Re: Redesigning Libvirt: Adopting use of a safe language

"Daniel P. Berrange" <berrange@xxxxxxxxxx> · Tue, 14 Nov 2017 17:27:01 +0000

The Problem(s)
==============

When libvirt was created, C was the only viable choice for anything aiming to be
a core system library component. At that time 2005, aside from C there were
common choices of Java, Python, Perl. Java was way too heavy for a low level
system component, Python was becoming popular but not widely used for low level
system services and Perl was on a downward trend. None of them are accessible to
arbitrary languages as libraries, without providing a RPC based API service. As
it turns out libvirt did end up having RPC based approach for many virt drivers,
but the original approach was to be a pure library component.

IOW it is understandable why C was chosen back in 2005, but 12 years on the world
around us has changed significantly. It has long been accepted that C is a very
challenging language to write "safe" applications. By "safe" I mean avoiding the
many problems that lead to critical security bugs. In particular the lack of a
safe memory management framework leads to memory leaks, double free's, stack or
heap corruption and more. The lack of strict type safety just compounds these
problems. We've got many tools to help us in this area, and at times have tried
to design our APIs to avoid problems, but there's no getting away from fact that
even the best programmers will continually screw up memory management leading to
crashes & security flaws. It is just a fact of life when using C, particularly if
you want to be fast at accepting new feature proposals.

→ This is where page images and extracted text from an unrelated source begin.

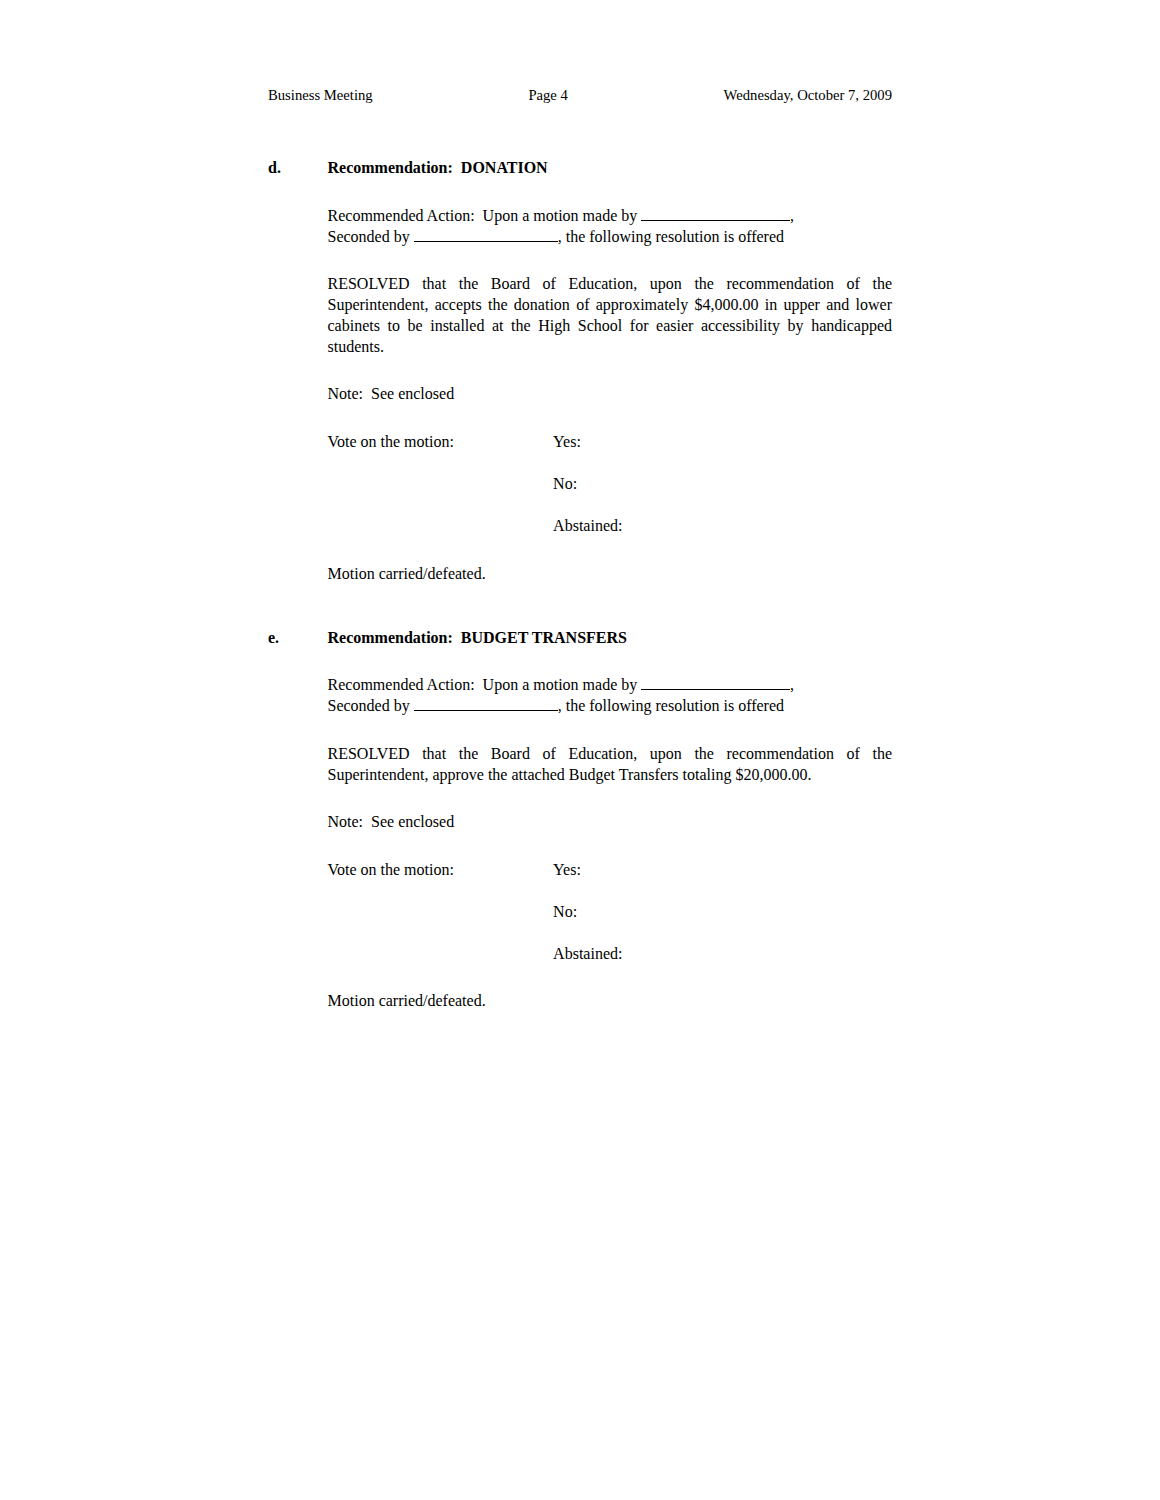Business Meeting
Page 4
Wednesday, October 7, 2009
d. Recommendation: DONATION
Recommended Action: Upon a motion made by ,
Seconded by , the following resolution is offered
RESOLVED that the Board of Education, upon the recommendation of the Superintendent, accepts the donation of approximately $4,000.00 in upper and lower cabinets to be installed at the High School for easier accessibility by handicapped students.
Note: See enclosed
Vote on the motion:
Yes:
No:
Abstained:
Motion carried/defeated.
e. Recommendation: BUDGET TRANSFERS
Recommended Action: Upon a motion made by ,
Seconded by , the following resolution is offered
RESOLVED that the Board of Education, upon the recommendation of the Superintendent, approve the attached Budget Transfers totaling $20,000.00.
Note: See enclosed
Vote on the motion:
Yes:
No:
Abstained:
Motion carried/defeated.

It is no surprise that there have been no new mainstream programming languages in
years (decades) which provide an inherantly unsafe memory management framework.
Even back in 2005 security was a serious challenge, but in the last 10+ years
the situation has only got worse with countless high profile security bugs a
direct result of the choice to use C. Given the threat's faced today, one has to
seriously consider the wisdom of writing any new system software in C. In another
10 years time, it would not surprise me if any system software still using C is
considered an obsolete relic, and ripe for a rewrite in a memory safe language.

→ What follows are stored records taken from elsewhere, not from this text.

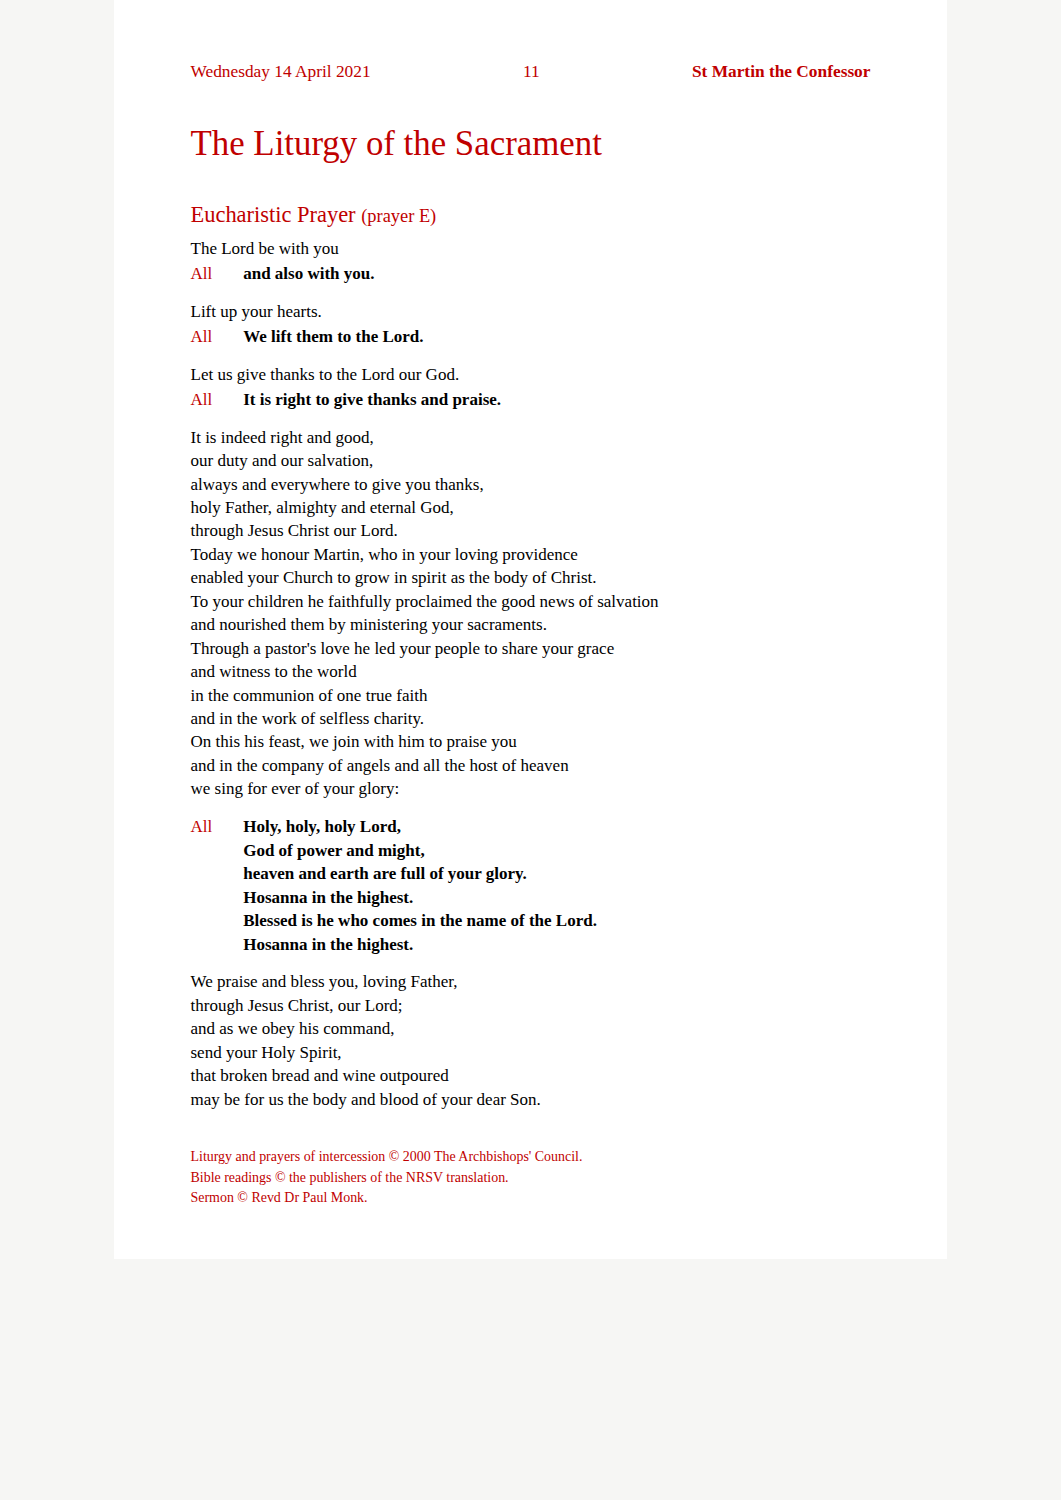Wednesday 14 April 2021 11 St Martin the Confessor
The Liturgy of the Sacrament
Eucharistic Prayer (prayer E)
The Lord be with you
All and also with you.
Lift up your hearts.
All We lift them to the Lord.
Let us give thanks to the Lord our God.
All It is right to give thanks and praise.
It is indeed right and good, our duty and our salvation, always and everywhere to give you thanks, holy Father, almighty and eternal God, through Jesus Christ our Lord. Today we honour Martin, who in your loving providence enabled your Church to grow in spirit as the body of Christ. To your children he faithfully proclaimed the good news of salvation and nourished them by ministering your sacraments. Through a pastor's love he led your people to share your grace and witness to the world in the communion of one true faith and in the work of selfless charity. On this his feast, we join with him to praise you and in the company of angels and all the host of heaven we sing for ever of your glory:
All Holy, holy, holy Lord, God of power and might, heaven and earth are full of your glory. Hosanna in the highest. Blessed is he who comes in the name of the Lord. Hosanna in the highest.
We praise and bless you, loving Father, through Jesus Christ, our Lord; and as we obey his command, send your Holy Spirit, that broken bread and wine outpoured may be for us the body and blood of your dear Son.
Liturgy and prayers of intercession © 2000 The Archbishops' Council. Bible readings © the publishers of the NRSV translation. Sermon © Revd Dr Paul Monk.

There are long term implications for the potential pool of contributors in the
future. There has always been a limited pool of programmers able todo a good job
in C, compared to those who know higher level languages like Python/Java. A
programmer write bad code in any language, but in C/C++ that bad code quickly
turns into a serious problem. Libvirt has done ok despite this, but I feel our
level of contribution, particularly "drive by" patch submissions, is held back
by use of C. Move forward another 10 years, and while C will certainly exist, I
struggle to imagine the talent pool being larger. On the contrary I would expect
it to shrink, certainly in relative terms, and possibly in absolute terms, as
other new languages take C's place for low level systems programming. 10 years
ago, Docker would have been written in C, but they took the sensible decision to
pick Go instead. This is happening everywhere I look, and if not Go, then Rust.

We push up against the boundaries of what's sane todo in C in other ways too.
For portability across operating systems, we have to rely on GNULIB to try
to sanitize the platform inconsistencies where we use POSIX, and assume that
any 3rd party libraries we use have done likewise.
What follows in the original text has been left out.